▶ [RECORDED DATA]:
::::::::::
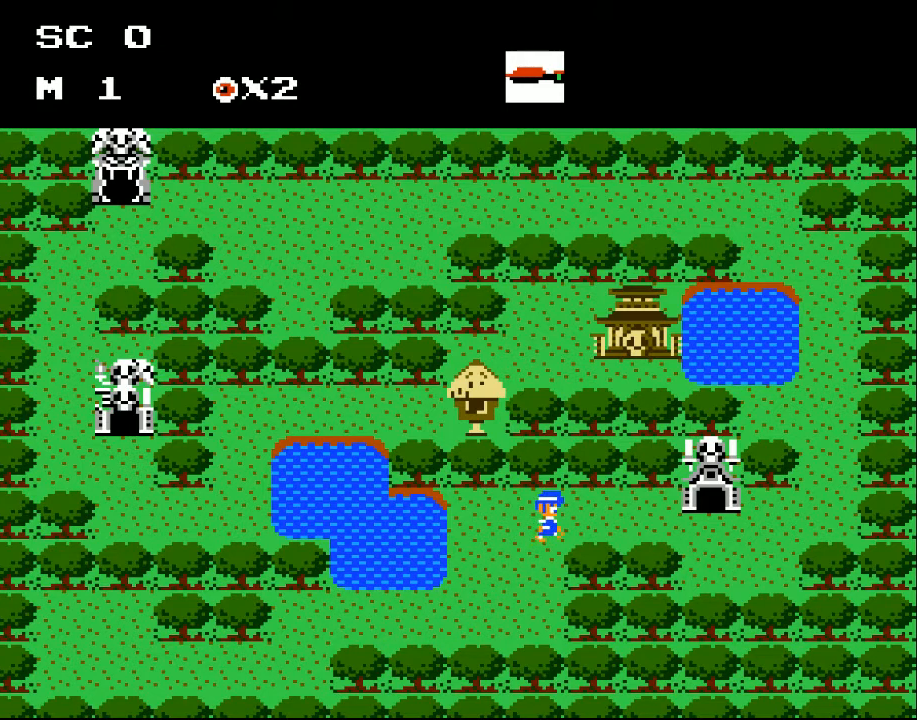
{"buttons": ["DPAD_DOWN", "DPAD_RIGHT"], "events": [[133, "DPAD_RIGHT", "down"], [233, "DPAD_UP", "up"], [367, "DPAD_DOWN", "down"]]}
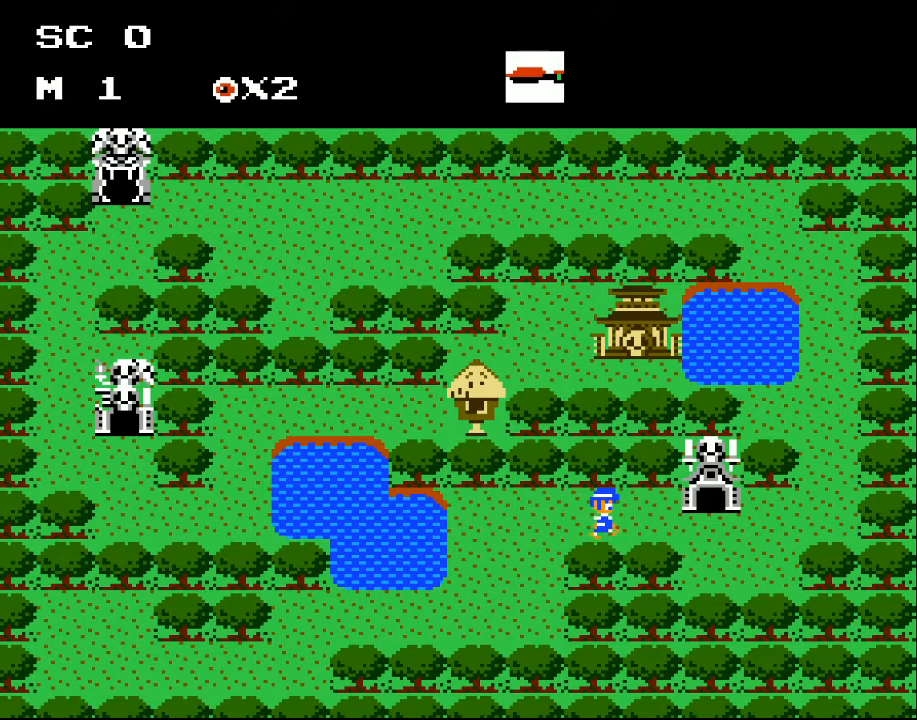
{"buttons": ["DPAD_RIGHT"], "events": [[400, "DPAD_DOWN", "up"]]}
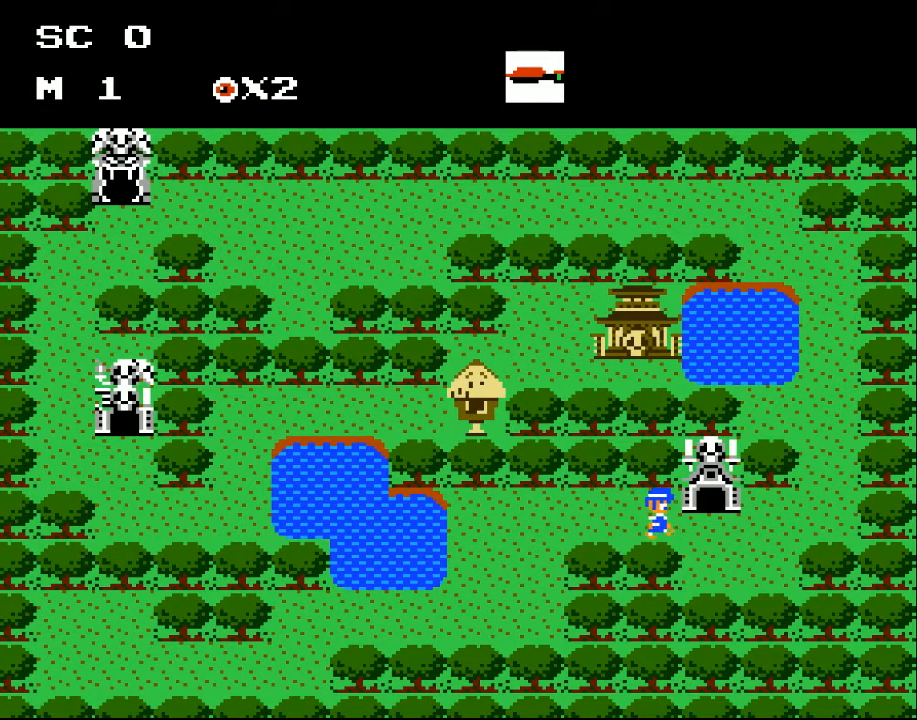
{"buttons": ["DPAD_RIGHT"], "events": []}
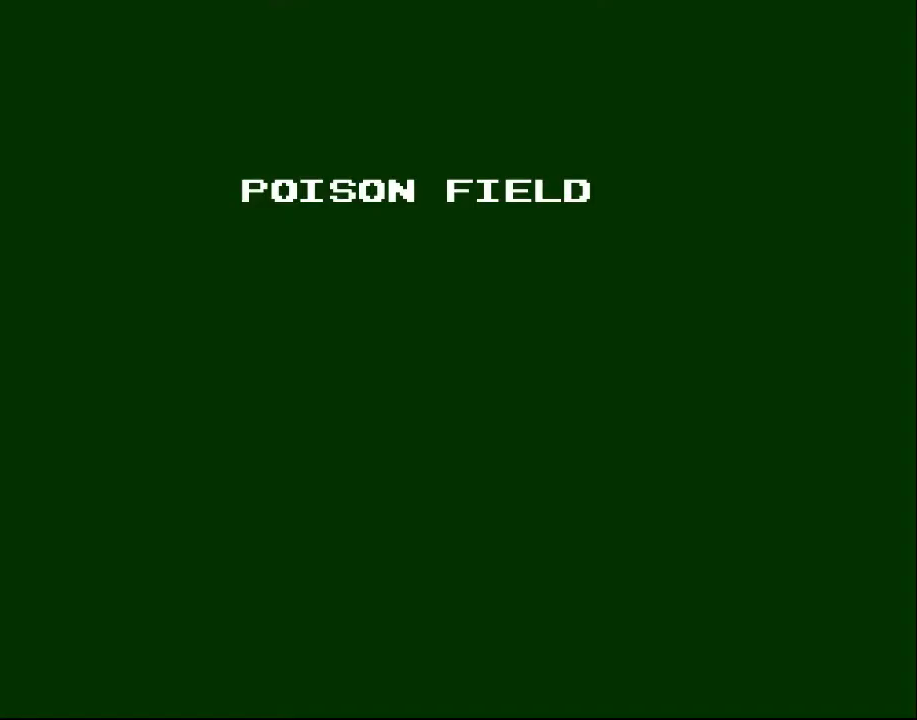
{"buttons": [], "events": [[33, "DPAD_UP", "down"], [300, "DPAD_RIGHT", "up"], [333, "DPAD_UP", "up"]]}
::::::::::
▶ [WHAT THIS TASK INVOLVES]: Output all of the listing above, exactly as given, but without its pictures.

▶ [WRITTEN ANSWER]:
{"buttons": ["DPAD_DOWN", "DPAD_RIGHT"], "events": [[133, "DPAD_RIGHT", "down"], [233, "DPAD_UP", "up"], [367, "DPAD_DOWN", "down"]]}
{"buttons": ["DPAD_RIGHT"], "events": [[400, "DPAD_DOWN", "up"]]}
{"buttons": ["DPAD_RIGHT"], "events": []}
{"buttons": [], "events": [[33, "DPAD_UP", "down"], [300, "DPAD_RIGHT", "up"], [333, "DPAD_UP", "up"]]}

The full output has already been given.